■ Required work: Please render this sentence from the hyperthermia abstract in Spanish: "At the end of a treatment time of 180 min, about 70% of the tumours show microcirculatory damage."

■ Exercise text:
....

Enhancement of thermal damage to the microcirculation of ‘sandwich’ tumours by additional treatment

• Published in: European journal of cancer & clinical oncology Vol. 17; no. 7; pp. 781 - 795
• Main Authors: Reinhold, H.S., Van Den Berg-Blok, A.
• Format: Journal Article
• Language: English
• Published: England Elsevier Ltd 01.07.1981
• Subjects: Animals; Glucose - analogs & derivatives; Glucose - pharmacology; Hot Temperature; Microcirculation - drug effects; Misonidazole - pharmacology; Radiation-Sensitizing Agents - pharmacology; Rats; Rats, Inbred Strains; Rhabdomyosarcoma - blood supply; Sarcoma, Experimental - blood supply; Time Factors
• ISSN: 0277-5379
• DOI: 10.1016/0014-2964(81)90234-6

The effects of hyperthermia on tumour microcirculation were investigated. For this purpose, transparent tumours were grown in the ‘sandwich’ system in the dorsal skin flap of the rat (Rhabdomyosarcoma BA1112 in WAG/Rij rats). Heating was performed with air; the temperature of the cover slip overlying the tumour was kept at either 42.5° or 42°C by means of an electronic controller. Evaluation of the effect was based on microscopic observation and photographic recordings and was expressed as the proportion of tumours with intact microcirculation, i.e., the proportion of tumours not showing heat damage. The results indicate that, at 42.5°C after a latent period of about 1 hr, the microcirculation of the tumours begins to slow down. At the end of a treatment time of 180 min, about 70% of the tumours show microcirculatory damage. It appears that some time is required before the majority of the tumours show heat damage. The effect is still essentially the same at 42°C, but the damage is to a much lesser extent. When the animals received additional treatment, i.e. misonidazole, glucose or 5-thio- d -glucose, the damaging effect of the hyperthermic treatment at 42°C appeared to be increased. The effects of all combined treatments approximated the degree of inactivation obtained with 42.5°C treatment.

....

■ Exercise data:

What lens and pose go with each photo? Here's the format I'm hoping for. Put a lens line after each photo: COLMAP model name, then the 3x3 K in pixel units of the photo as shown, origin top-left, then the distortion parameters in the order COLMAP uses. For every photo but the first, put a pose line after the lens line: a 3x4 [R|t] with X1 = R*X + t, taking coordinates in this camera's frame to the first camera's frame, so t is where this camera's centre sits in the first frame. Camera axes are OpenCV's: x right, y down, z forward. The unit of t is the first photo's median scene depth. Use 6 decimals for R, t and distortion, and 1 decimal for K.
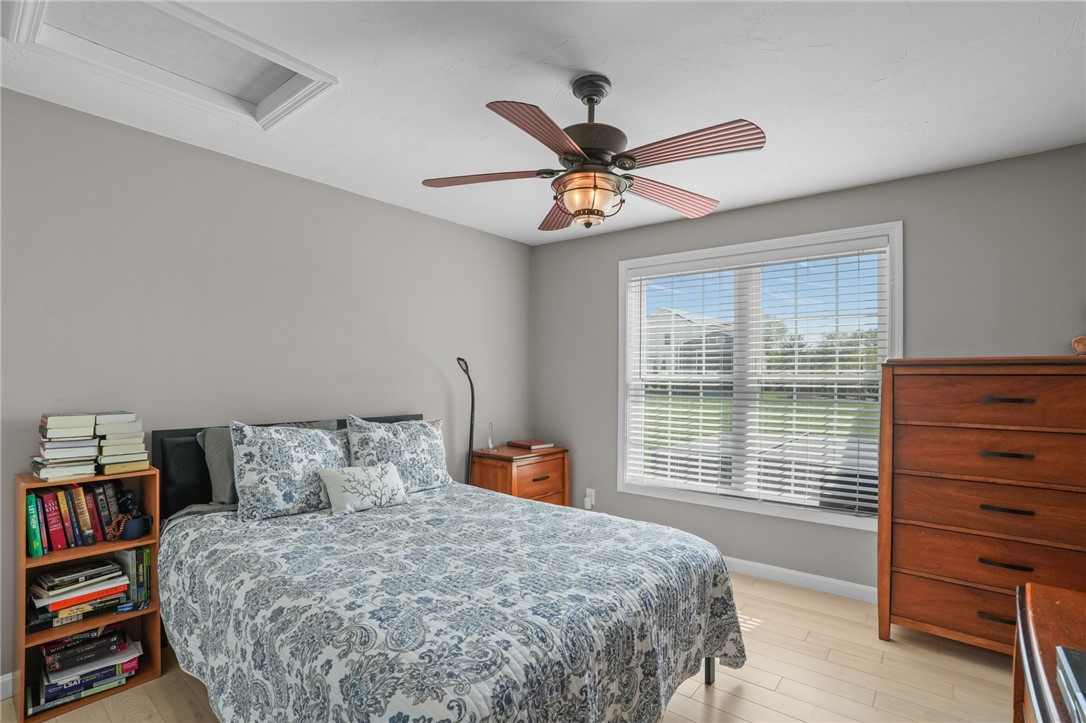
lens RADIAL K [[504.3, 0, 543.0], [0, 504.3, 361.5], [0, 0, 1]] dist [-0.034847, 0.000015]
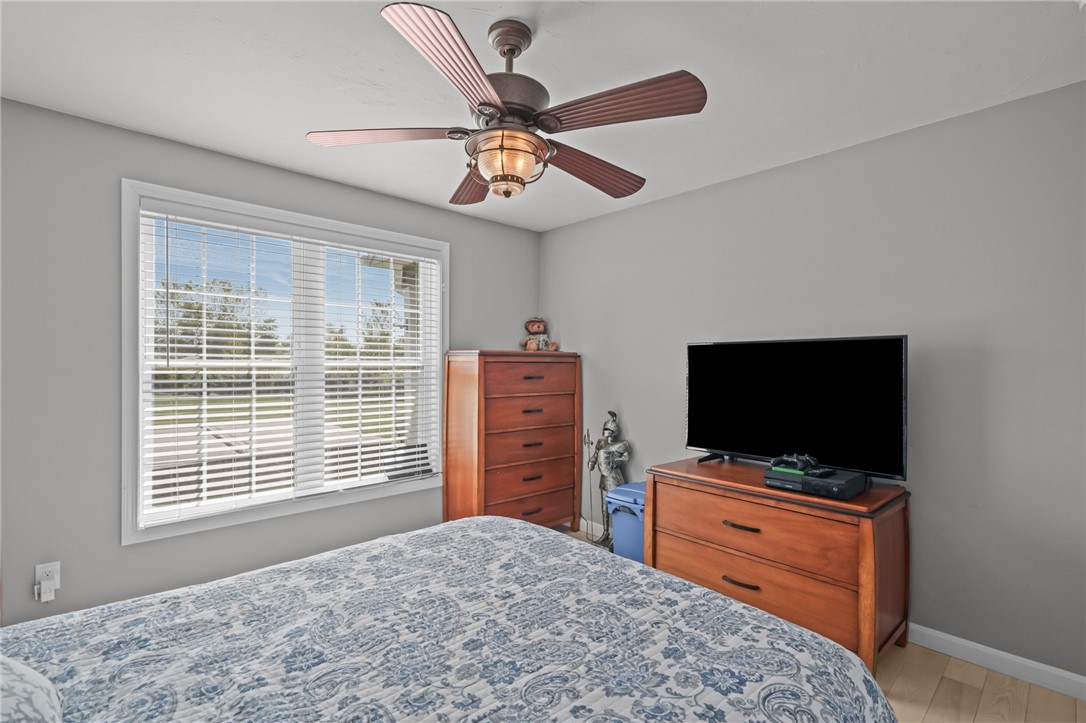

....

■ Task response: Al final de un tiempo de tratamiento de 180 min, alrededor del 70 % de los tumores muestran daño microcirculatorio.